### What you should do:
Determine the number of lines below that contain the string "part", and state only that number.

Records from a data source:
>>>>

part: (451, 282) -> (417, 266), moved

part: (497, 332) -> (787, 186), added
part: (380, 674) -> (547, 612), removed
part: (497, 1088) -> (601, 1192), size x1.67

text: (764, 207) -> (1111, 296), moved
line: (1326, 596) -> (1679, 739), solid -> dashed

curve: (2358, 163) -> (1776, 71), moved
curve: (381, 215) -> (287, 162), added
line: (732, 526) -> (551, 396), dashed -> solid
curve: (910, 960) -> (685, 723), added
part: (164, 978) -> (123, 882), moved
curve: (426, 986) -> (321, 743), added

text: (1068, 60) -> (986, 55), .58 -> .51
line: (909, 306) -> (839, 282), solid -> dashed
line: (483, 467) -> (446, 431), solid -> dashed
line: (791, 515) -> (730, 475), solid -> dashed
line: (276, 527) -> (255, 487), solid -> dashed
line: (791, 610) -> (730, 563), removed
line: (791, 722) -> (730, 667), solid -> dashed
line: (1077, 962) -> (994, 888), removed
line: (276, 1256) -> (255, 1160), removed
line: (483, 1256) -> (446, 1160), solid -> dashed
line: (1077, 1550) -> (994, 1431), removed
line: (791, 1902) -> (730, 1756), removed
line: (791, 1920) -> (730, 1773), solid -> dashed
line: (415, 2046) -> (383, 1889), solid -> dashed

<<<<

### Answer box:
5